La devise « libérer, protéger, unir » promue par le gouvernement en octobre 2018 peut paraitre quelque peu éloignée de la stratégie présentée par le chef d’État dans l’interview du Parisien. Pour Virginie Martin, politologue, ces mots éloignent le président de « sa mission politique d’arriver à faire société. » « Quand le politique divise ou casse le corps social, c'est toujours un problème. » renchérit la politologue.

Par défaut , c’est vrai qu’on a plutôt tendance à considérer que ce qui est de l'ordre du commun voire du vulgaire est davantage authentique et sincère parce qu'il y a plus d’émotion.

 Élodie Laye-Mielczareck, sémiolinguiste

Langue de bois contre parler vrai 

Emmanuel Macron a-t-il voulu opter pour un langage plus populaire pour répondre aux questions des lecteurs du Parisien comme le voulait le format ? « D'une manière générale quand on dit « je t’emmerde », même à un ami, c'est un peu compliqué. Dans un contexte très amical ce sont des mots qui peuvent se dire, dans un contexte politique, ça ne passe pas », rétorque Virginie Martin.

Parler franchement, voire de manière grossière, relève, pour Élodie Laye-Mielczareck, de ce qu’on appelle « le parler vrai » : « Ça fait des dizaines d'années que cela existe.

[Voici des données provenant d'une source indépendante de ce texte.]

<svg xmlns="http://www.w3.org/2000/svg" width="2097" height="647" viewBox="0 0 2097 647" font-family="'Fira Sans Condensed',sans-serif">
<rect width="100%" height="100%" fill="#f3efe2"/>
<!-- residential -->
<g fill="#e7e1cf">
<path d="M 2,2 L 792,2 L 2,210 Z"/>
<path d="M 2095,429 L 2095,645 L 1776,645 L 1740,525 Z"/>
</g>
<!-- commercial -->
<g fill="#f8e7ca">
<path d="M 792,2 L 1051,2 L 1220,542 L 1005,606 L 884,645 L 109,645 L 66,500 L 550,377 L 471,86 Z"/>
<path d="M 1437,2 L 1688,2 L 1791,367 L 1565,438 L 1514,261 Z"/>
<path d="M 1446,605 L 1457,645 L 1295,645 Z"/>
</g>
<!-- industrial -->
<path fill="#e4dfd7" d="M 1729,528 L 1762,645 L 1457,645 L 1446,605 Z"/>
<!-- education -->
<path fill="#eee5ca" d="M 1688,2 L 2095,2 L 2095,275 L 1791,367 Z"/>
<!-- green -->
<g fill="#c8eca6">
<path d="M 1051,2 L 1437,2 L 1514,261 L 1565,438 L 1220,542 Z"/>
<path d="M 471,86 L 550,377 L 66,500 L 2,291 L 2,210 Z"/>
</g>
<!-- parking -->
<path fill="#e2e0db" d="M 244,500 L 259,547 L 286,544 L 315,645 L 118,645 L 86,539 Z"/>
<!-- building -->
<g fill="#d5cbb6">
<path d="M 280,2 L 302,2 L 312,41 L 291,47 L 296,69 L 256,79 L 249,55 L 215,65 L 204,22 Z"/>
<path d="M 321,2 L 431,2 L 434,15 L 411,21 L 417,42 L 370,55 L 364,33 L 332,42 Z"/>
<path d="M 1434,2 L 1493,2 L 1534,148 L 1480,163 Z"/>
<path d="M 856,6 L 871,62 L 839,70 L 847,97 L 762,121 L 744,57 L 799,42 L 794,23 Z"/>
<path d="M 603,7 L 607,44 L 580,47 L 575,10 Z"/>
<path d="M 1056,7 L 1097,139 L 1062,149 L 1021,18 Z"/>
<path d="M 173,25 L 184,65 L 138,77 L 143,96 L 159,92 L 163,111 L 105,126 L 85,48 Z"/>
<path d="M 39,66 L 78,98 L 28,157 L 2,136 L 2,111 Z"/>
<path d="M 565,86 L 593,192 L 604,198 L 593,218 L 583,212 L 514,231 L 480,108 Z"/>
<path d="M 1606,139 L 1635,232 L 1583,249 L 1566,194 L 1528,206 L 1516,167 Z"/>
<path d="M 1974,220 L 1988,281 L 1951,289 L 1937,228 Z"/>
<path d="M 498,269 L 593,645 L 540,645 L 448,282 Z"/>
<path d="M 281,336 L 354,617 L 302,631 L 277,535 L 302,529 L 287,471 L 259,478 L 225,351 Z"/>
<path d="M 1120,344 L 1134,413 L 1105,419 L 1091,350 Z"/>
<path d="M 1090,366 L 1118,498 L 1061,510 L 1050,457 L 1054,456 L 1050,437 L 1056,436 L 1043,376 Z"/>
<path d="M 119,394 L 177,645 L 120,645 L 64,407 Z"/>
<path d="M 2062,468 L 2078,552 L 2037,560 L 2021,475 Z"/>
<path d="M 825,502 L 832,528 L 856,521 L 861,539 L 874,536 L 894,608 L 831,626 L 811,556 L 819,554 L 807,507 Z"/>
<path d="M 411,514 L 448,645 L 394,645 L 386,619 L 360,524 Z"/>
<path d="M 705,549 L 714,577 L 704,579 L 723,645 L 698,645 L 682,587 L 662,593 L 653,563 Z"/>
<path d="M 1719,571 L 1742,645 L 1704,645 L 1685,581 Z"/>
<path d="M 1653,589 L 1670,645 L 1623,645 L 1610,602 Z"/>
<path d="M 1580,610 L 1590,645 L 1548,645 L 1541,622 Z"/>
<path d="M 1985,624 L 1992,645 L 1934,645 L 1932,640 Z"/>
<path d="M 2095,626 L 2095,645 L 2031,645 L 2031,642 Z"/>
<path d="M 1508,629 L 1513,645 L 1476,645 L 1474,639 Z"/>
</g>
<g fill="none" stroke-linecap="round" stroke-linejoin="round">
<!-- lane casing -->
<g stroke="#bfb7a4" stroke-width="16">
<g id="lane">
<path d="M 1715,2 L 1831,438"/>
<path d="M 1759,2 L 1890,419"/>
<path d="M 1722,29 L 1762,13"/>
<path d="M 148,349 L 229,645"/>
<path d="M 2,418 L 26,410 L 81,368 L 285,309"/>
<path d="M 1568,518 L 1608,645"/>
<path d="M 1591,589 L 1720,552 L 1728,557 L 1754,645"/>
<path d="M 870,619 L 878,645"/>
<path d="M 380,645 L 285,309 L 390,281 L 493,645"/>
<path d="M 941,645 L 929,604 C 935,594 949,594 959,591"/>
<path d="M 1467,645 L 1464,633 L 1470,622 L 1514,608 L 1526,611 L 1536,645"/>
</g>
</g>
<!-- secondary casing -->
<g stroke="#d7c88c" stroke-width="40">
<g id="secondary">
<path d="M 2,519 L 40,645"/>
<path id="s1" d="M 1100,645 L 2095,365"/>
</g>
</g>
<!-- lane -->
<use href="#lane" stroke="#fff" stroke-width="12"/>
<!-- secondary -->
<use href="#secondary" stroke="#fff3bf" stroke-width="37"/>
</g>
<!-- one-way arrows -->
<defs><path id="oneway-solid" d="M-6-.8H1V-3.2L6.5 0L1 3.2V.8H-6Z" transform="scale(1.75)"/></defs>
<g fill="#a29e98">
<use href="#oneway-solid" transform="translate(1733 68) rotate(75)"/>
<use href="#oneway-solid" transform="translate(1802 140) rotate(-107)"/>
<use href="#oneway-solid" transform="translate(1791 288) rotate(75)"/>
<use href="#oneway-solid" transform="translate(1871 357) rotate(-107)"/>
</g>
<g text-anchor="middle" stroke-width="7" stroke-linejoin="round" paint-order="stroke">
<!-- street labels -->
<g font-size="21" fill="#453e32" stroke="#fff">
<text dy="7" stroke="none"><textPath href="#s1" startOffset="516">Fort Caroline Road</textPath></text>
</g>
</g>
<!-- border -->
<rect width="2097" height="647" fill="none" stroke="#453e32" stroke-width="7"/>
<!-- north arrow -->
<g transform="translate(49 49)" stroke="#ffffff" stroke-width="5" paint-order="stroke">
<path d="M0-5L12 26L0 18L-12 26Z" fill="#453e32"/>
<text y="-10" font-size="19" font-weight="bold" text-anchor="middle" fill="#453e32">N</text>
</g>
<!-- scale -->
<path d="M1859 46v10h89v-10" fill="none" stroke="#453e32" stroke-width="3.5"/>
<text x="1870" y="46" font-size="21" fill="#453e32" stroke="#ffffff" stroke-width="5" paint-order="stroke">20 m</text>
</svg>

C’est une autre figure de la langue de bois. Seulement, elle est beaucoup plus épicée, beaucoup plus clivante et cinglante. Par défaut , c’est vrai qu’on a plutôt tendance à considérer que ce qui est de l'ordre du commun voire du vulgaire est davantage authentique et sincère parce qu'il y a plus d’émotion. »

Voir aussi : Covid-19 : Omicron, la dernière vague ?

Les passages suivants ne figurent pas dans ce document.